--- Task directions ---
Go through the data and copy every line in which "tuple" appears.

··· Data shown

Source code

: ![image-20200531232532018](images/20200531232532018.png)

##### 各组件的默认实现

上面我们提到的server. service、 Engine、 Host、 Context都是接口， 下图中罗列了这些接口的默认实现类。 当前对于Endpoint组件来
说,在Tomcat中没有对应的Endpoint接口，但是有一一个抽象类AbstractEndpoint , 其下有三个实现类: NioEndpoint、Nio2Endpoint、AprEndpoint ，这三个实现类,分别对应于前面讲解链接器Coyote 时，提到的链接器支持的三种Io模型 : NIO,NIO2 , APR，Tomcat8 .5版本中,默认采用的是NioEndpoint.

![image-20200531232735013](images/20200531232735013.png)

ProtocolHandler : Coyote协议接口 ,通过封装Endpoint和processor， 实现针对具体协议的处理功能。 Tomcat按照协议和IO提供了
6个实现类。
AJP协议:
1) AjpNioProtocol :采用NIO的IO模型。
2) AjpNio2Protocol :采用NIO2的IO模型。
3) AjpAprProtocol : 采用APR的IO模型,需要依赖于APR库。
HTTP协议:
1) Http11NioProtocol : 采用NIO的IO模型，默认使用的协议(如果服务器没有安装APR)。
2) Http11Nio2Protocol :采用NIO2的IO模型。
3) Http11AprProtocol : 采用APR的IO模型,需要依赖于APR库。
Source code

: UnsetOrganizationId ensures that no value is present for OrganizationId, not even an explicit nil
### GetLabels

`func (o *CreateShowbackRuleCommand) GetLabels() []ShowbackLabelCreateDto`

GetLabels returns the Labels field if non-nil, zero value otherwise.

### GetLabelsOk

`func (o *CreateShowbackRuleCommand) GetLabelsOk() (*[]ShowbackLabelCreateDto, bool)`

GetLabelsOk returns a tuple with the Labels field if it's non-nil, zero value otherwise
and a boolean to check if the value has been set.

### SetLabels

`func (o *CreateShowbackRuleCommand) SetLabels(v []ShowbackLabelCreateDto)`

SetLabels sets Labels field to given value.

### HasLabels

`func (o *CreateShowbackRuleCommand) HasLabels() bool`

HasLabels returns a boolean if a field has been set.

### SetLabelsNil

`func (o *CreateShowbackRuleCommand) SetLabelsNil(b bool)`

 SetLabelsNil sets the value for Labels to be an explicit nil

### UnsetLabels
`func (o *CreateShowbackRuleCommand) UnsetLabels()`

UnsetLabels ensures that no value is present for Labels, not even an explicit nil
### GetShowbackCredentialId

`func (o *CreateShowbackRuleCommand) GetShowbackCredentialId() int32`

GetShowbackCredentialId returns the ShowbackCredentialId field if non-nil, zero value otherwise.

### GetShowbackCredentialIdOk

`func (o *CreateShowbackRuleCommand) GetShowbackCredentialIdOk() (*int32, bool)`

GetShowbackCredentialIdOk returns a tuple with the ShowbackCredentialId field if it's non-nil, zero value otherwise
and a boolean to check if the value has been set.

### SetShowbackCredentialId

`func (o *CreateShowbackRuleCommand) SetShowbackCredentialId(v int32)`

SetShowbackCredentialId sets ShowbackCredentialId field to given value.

······

--- Solution for this exercise ---
GetLabelsOk returns a tuple with the Labels field if it's non-nil, zero value otherwise
GetShowbackCredentialIdOk returns a tuple with the ShowbackCredentialId field if it's non-nil, zero value otherwise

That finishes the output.